(Task input Opens)

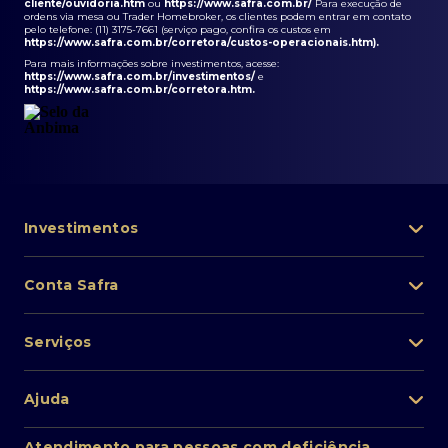
cliente/ouvidoria.htm
ou
https://www.safra.com.br/
Para execução de
ordens via mesa ou Trader Homebroker, os clientes podem entrar em contato
pelo telefone: (11) 3175-7661 (serviço pago, confira os custos em
https://www.safra.com.br/corretora/custos-operacionais.htm
).
Para mais informações sobre investimentos, acesse:
https://www.safra.com.br/investimentos/
e
https://www.safra.com.br/corretora.htm
.
Investimentos
Portfólio de investimentos
Conta Safra
Safra Asset
Abra sua conta
Lista de fundos de investimento
Serviços
Pessoa Física
Private Banking
Acesso rápido
Cartões
Ajuda
Renda fixa
Perda/roubo de celular
Empréstimos e financiamentos
Renda variável
Atendimento ao cliente
2ª via de boletos
Atendimento para pessoas com deficiência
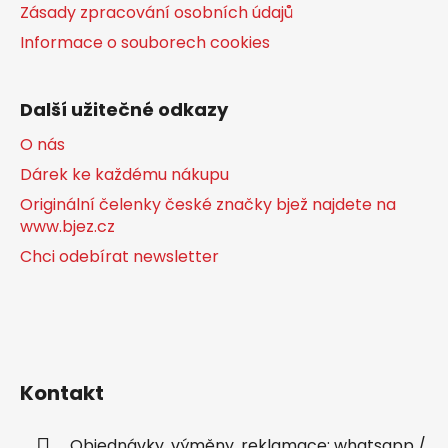
Zásady zpracování osobních údajů
Informace o souborech cookies
Další užitečné odkazy
O nás
Dárek ke každému nákupu
Originální čelenky české značky bjež najdete na
www.bjez.cz
Chci odebírat newsletter
Kontakt
Objednávky, výměny, reklamace: whatsapp /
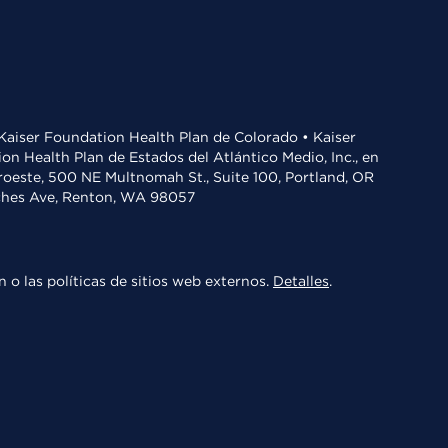
• Kaiser Foundation Health Plan de Colorado • Kaiser
n Health Plan de Estados del Atlántico Medio, Inc., en
oroeste, 500 NE Multnomah St., Suite 100, Portland, OR
aches Ave, Renton, WA 98057
 o las políticas de sitios web externos.
Detalles
.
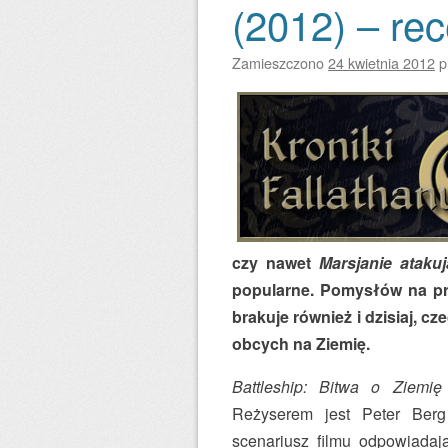
(2012) – re
Zamieszczono
24 kwietnia 2012
p
czy nawet
Marsjanie atakuj
popularne. Pomysłów na pr
brakuje również i dzisiaj, 
obcych na Ziemię.
Battleship: Bitwa o Ziemię
Reżyserem jest Peter Berg
scenariusz filmu odpowiadają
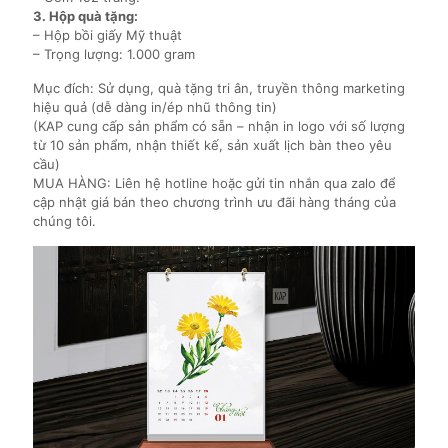
3. Hộp quà tặng:
– Hộp bồi giấy Mỹ thuật
– Trọng lượng: 1.000 gram
Mục đích: Sử dụng, quà tặng tri ân, truyền thông marketing
hiệu quả (dễ dàng in/ép nhũ thông tin)
(KAP cung cấp sản phẩm có sẵn – nhận in logo với số lượng
từ 10 sản phẩm, nhận thiết kế, sản xuất lịch bàn theo yêu
cầu)
MUA HÀNG: Liên hệ hotline hoặc gửi tin nhắn qua zalo để
cập nhật giá bán theo chương trình ưu đãi hàng tháng của
chúng tôi.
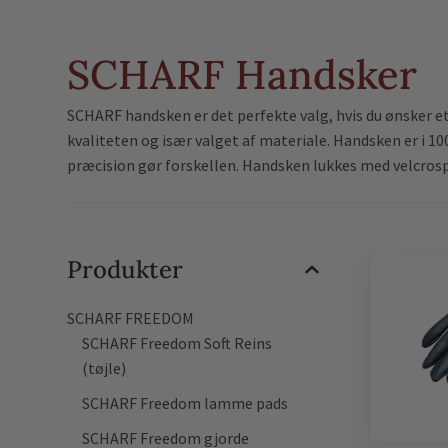
SCHARF Handsker
SCHARF handsken er det perfekte valg, hvis du ønsker et 
kvaliteten og især valget af materiale. Handsken er i 
præcision gør forskellen. Handsken lukkes med velcro
Produkter
SCHARF FREEDOM
SCHARF Freedom Soft Reins
(tøjle)
SCHARF Freedom lamme pads
SCHARF Freedom gjorde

(Task input Closes)

Exercise brief => Look through the entries and give the number of lines containing the word "Atendimento". Add nothing else.

Problem solution => 2